JDV: 2004 AN EASY FIGHT FOR ARROYO

DAGUPAN CITY, DECEMBER 1, 2003  (STAR) By Eva Visperas — President Arroyo will have an "easy fight" for the presidency in next year’s elections even against action star Fernando Poe Jr. because of her track record, Speaker Jose de Venecia Jr. predicted yesterday.

"(Mrs.) Arroyo has an extremely good chance in the presidential race," he told reporters during an inspection of dikes being built here to block mudflows that wreak havoc during the rainy season. "This is a politics of performance."

Asked if he considered Poe as Mrs. Arroyo’s closest rival in the May polls, De Venecia said: "There’s no worry. The arithmetic is in our favor."

Mrs. Arroyo would get the most votes because votes for the opposition would be split if both Poe and Lacson stand for election, he said.

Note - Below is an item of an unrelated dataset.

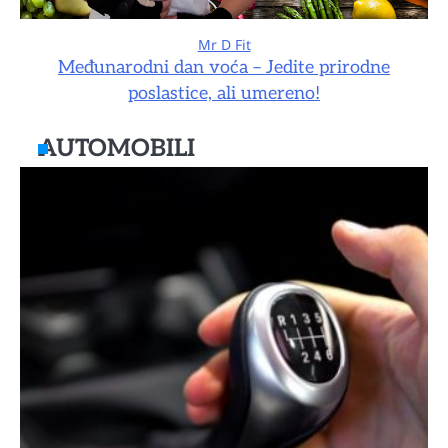
Mr D Fit
Međunarodni dan voća – Jedite prirodne
poslastice, ali umereno!
AUTOMOBILI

"There are only two votes in the Philippines — the pro- and anti-administration votes," he said. "I don’t want to sound boastful but, in the end, it will be an easy fight."

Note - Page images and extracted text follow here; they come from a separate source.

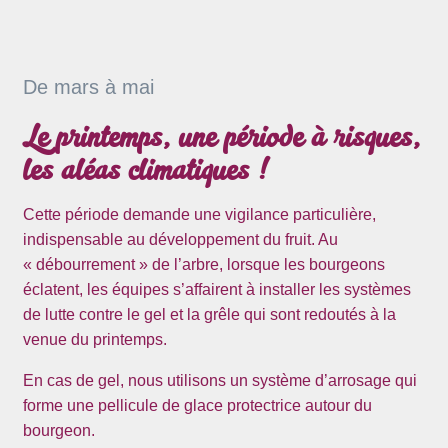
De mars à mai
Le printemps, une période à risques,
les aléas climatiques !
Cette période demande une vigilance particulière,
indispensable au développement du fruit. Au
« débourrement » de l’arbre, lorsque les bourgeons
éclatent, les équipes s’affairent à installer les systèmes
de lutte contre le gel et la grêle qui sont redoutés à la
venue du printemps.
En cas de gel, nous utilisons un système d’arrosage qui
forme une pellicule de glace protectrice autour du
bourgeon.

He predicted that Mrs. Arroyo would rake in 35 to 40 percent of the vote and the rest would be split among opposition Sen. Panfilo Lacson, Poe and former education secretary Raul Roco. who launched his candidacy in Manila yesterday.

Mrs. Arroyo could corner 40 to 47 percent of the vote in a three-way derby, De Venecia added.

Poe, who was relentlessly wooed to run for president, said he would submit himself to a selection process. Lacson, meanwhile, earlier said he would push through with his bid whether or not he had the opposition’s backing.

Lacson and Poe are expected to meet in a few days to resolve the issue.

Poe’s candidacy is seen the greatest stumbling block for Mrs. Arroyo’s chances of winning the presidential race in the May polls.

Poe is consistently one of the top five preferred candidates cited in recent national surveys but, so far, has trailed the competition despite his iconic status.

On the other hand, legislators from the ruling Lakas-Christian Muslim Democrats (Lakas-CMD) party said the President’s effective governance will translate into her victory in the 2004 presidential derby.

Reps. Rodolfo Albano of Isabela, Willie Villarama of Bulacan and Aurelio Umali of Nueva Ecija said the masses’ strong support for the President can be gleaned from the recent Pulse Asia survey. The President topped the survey’s list of presidential candidates favored by the class E sector with a 32 to 43 percent rating.

"The good works done by the President will have definitely benefited the Filipino masses. Come election day, they will translate their appreciation into vote(s)," Albano said.

He added that the President’s slogan of "food on the table, diploma on the wall, job for everyone" is slowly but surely being fulfilled.

The Pulse Asia survey, he said, has disproved the perception that Poe is the top choice of the Filipino masses for president. Poe ranked second in the survey standings, with 32 to 39 percent, followed by Roco with 22 to 33 percent.

Villarama said "rain or shine, the President has never failed to be with the poor to let them know she cares a lot about them."

Umali said the coming elections will prove that the masses want the continuity of the President’s programs, as these have benefited them.

"The Filipino masses have made known their sentiment in the survey, which showed their preference for the President," he said.

Poe, however, commands the poorest classes of Philippine society, which account for four out of 10 Filipinos.

Millions of poor Filipinos idolize him, awed by his movie roles portraying him as a champion of the underdog who conquers all odds to triumph in the end.

His lack of political experience has caused concern among financial analysts, who point out that a Poe election victory could come at a time when the Philippines is facing huge economic problems, including a faltering peso and a massive budget deficit.

Markets were already rattled by the recent announcement of Finance Secretary Jose Camacho, who said he would quit by the end of the November, complaining about the slow pace of reforms.

Poe is a staunch friend of former President Joseph Estrada, himself a former movie idol, who was ousted in a popular revolt in January 2001 and is now on trial for economic plunder, a capital offense which carries the maximum penalty of death.